Demi Moore began life under the assumption she was someone she wasn’t. Her teenaged mother was already on her second marriage when Demi was born. The difficult man she thought was her father was in fact not her biological father. His drug and alcohol problems, combined with her mother’s manipulative, erratic and unpredictable behavior created an environment of domestic chaos for Demi and her younger brother, Morgan. Financial and emotional instability meant the family moved often, frequently without warning or explanation. By the time her parents separated, the damage was irreparable and resulted in Demi being poorly educated and lacking in love.
A chance meeting with the actress Nastassja Kinski at the pool in one of the apartment complexes where the family lived, introduced Demi to a world previously unknown and unconsidered as a possible future. The 17-year-old Kinski was involved with Roman Polanski at the time and the two teenaged girls struck up a friendship and compared stories of their lives. Moore consequently got involved in modeling and acting classes with results that are now well-documented.
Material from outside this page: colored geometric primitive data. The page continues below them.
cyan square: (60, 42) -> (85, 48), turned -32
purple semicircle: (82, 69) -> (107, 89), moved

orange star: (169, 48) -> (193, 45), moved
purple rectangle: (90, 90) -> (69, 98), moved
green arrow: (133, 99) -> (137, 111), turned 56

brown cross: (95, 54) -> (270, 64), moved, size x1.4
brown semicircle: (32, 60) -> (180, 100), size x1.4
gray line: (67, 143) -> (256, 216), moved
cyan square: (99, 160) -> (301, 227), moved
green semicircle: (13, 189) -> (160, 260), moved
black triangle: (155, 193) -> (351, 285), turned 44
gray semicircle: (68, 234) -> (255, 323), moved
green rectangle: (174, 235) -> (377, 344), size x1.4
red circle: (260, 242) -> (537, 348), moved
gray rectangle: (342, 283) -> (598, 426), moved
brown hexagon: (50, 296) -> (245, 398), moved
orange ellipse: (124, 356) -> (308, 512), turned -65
By the time she met Bruce Willis, Moore was divorced and at the bottom of the acting ladder. They immediately clicked and she became caught up in the whirl of private jets, celebrity parties, and high living. Both wanted children and even though they had three daughters, Willis was never totally committed to the institution of marriage and was frequently unfaithful.
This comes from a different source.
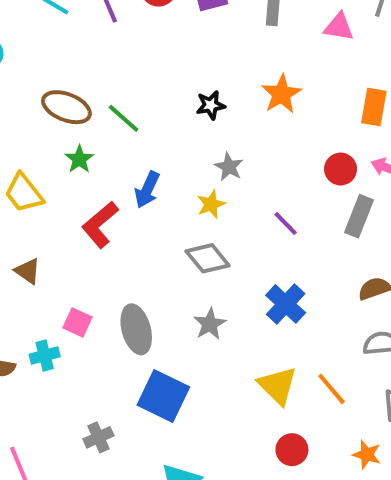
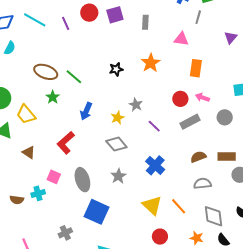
pink triangle: (339, 27) -> (181, 39), moved
gray star: (229, 167) -> (136, 105), moved
gray rectangle: (359, 216) -> (190, 122), turned 42
red L-shape: (100, 225) -> (66, 143), moved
In a replay of life with her mother, Moore adapted by becoming independent, accommodating and self-sufficient. Same dance, different partner. After they split up, Moore fell in love with younger, seemingly more mature Ashton Kutcher. He embraced life as step-dad to Moore’s three daughters and in another replay of past experience, the less-famous Kutcher became accustomed to the higher lifestyle enjoyed by Moore. Until their marriage also broke down.
What struck me most in this book is Moore’s honesty in admitting to her mistakes. Pop psychologists would have all kinds of fun examining her actions, reactions and roads taken, but she clearly recognizes her own short-comings and their genesis. “I got here because I tried so hard to be different from my mom that took care of everyone but myself.” In both of her marriages, she bent her personality to accommodate her husband, at the expense of her own mental and physical health. Who among us hasn’t made this mistake in at least one relationship in our lifetime?
Demi Moore’s life has not been smooth sailing. Despite a successful career, falling in love twice and having three daughters, she’s had her share of heartache, disappointment, humiliation and pain. It’s particularly difficult when you have to live out life’s challenges and disappointments in the public eye. But she survived, learned and shared with us each step of the journey. The book is well-written and informative. I’d rate it 8 out of 10.